_What the exercise asks_:
When you repeat the material, keep each line exact and omit the pictures.

_Data section_:
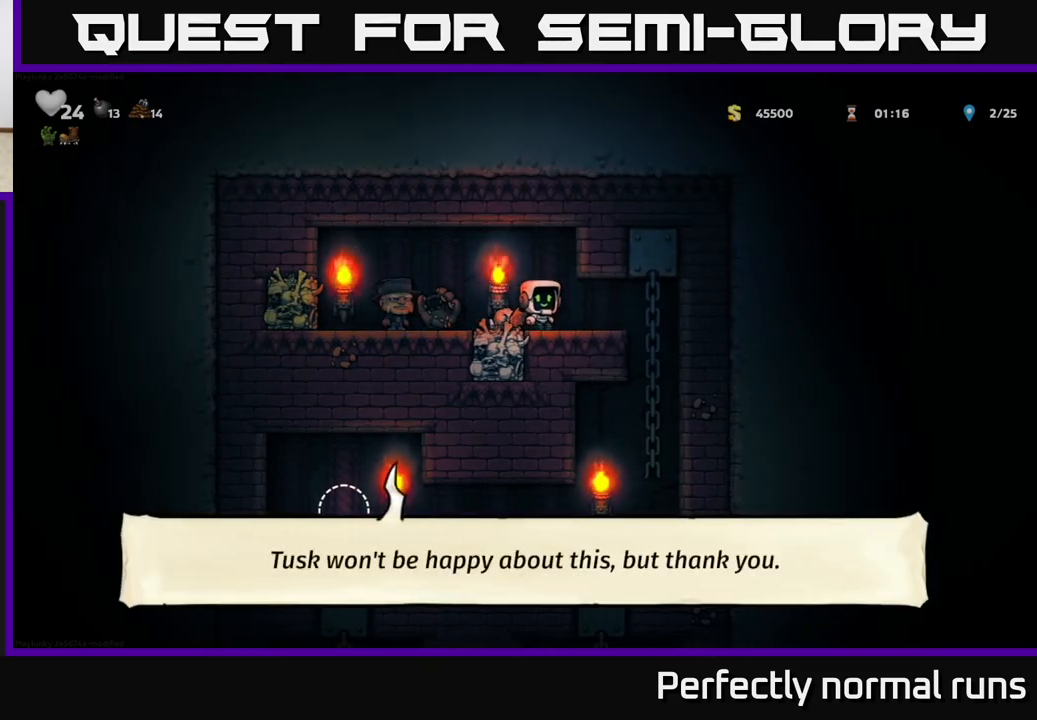
{"buttons": [], "left_stick": "right", "right_stick": "center", "events": [[67, "left_stick", "left"], [250, "left_stick", "right"]]}
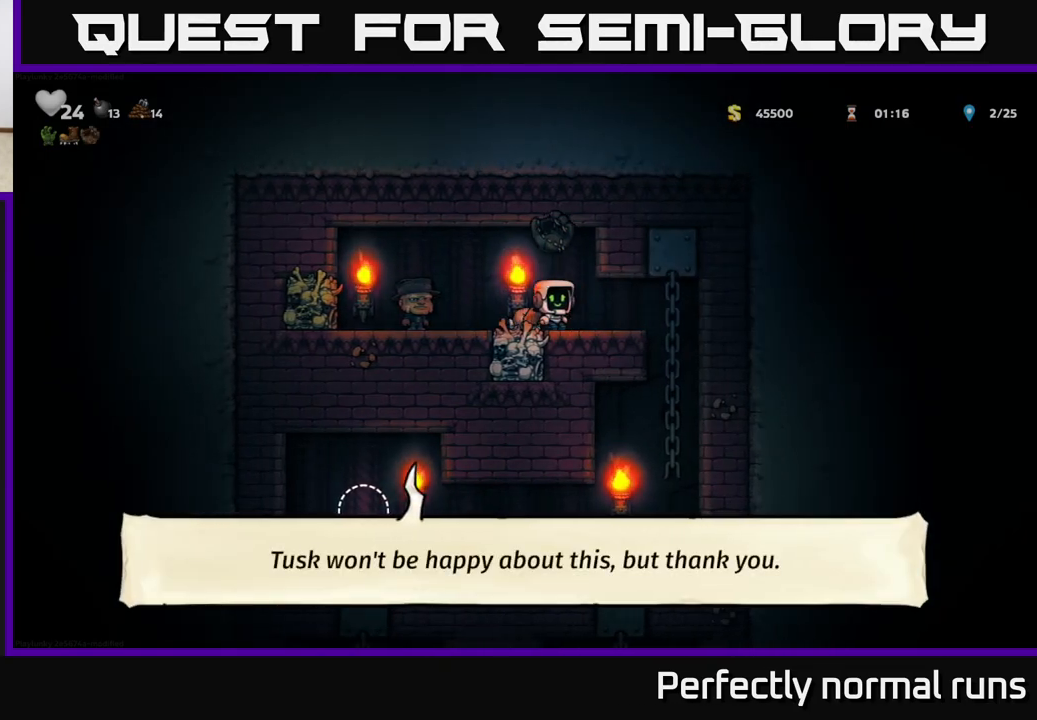
{"buttons": [], "left_stick": "center", "right_stick": "center", "events": [[83, "left_stick", "center"], [350, "left_stick", "left"], [483, "left_stick", "center"]]}
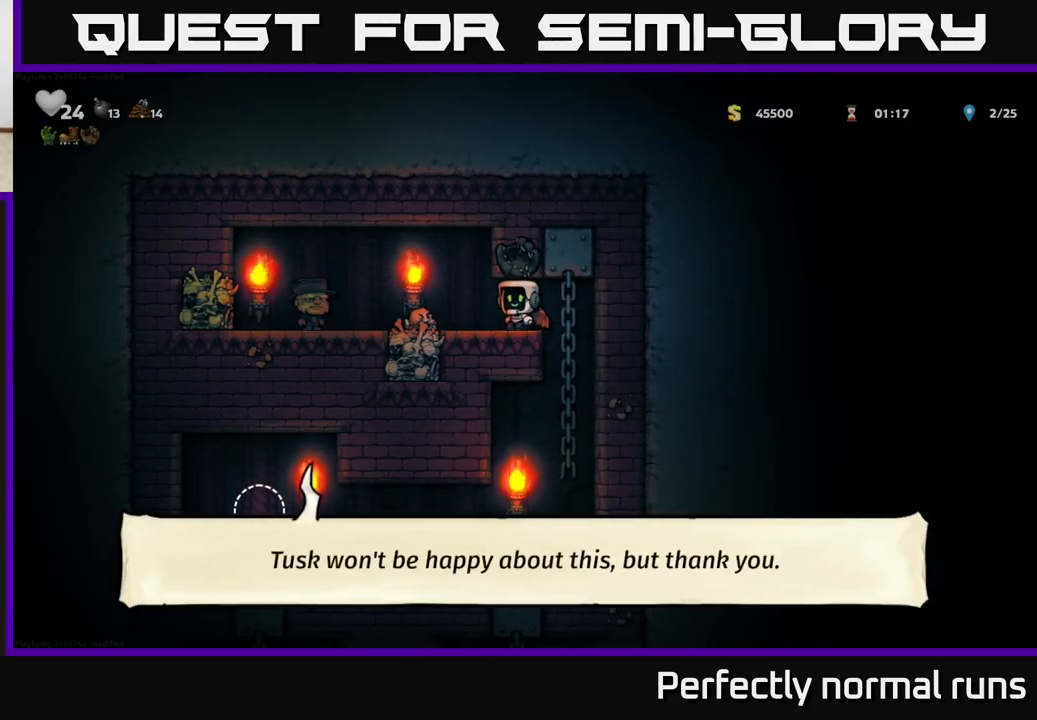
{"buttons": [], "left_stick": "right", "right_stick": "center", "events": [[417, "left_stick", "right"]]}
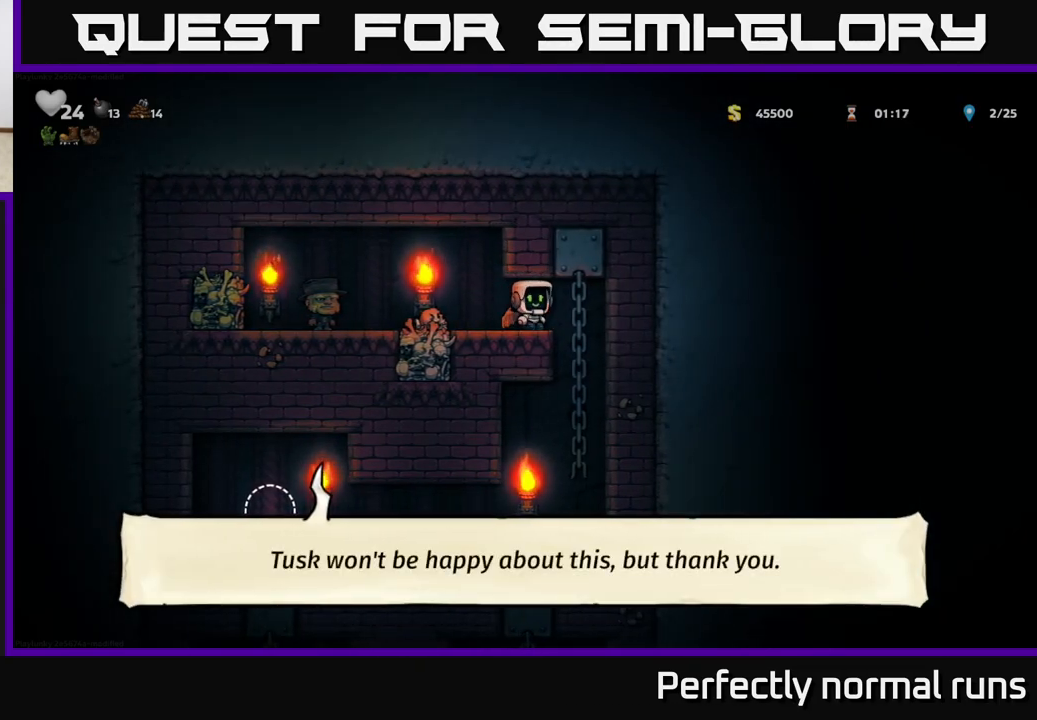
{"buttons": [], "left_stick": "center", "right_stick": "center", "events": [[117, "left_stick", "up"], [217, "left_stick", "down"], [283, "A", "down"], [417, "left_stick", "center"], [433, "A", "up"]]}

_Expected output_:
{"buttons": [], "left_stick": "right", "right_stick": "center", "events": [[67, "left_stick", "left"], [250, "left_stick", "right"]]}
{"buttons": [], "left_stick": "center", "right_stick": "center", "events": [[83, "left_stick", "center"], [350, "left_stick", "left"], [483, "left_stick", "center"]]}
{"buttons": [], "left_stick": "right", "right_stick": "center", "events": [[417, "left_stick", "right"]]}
{"buttons": [], "left_stick": "center", "right_stick": "center", "events": [[117, "left_stick", "up"], [217, "left_stick", "down"], [283, "A", "down"], [417, "left_stick", "center"], [433, "A", "up"]]}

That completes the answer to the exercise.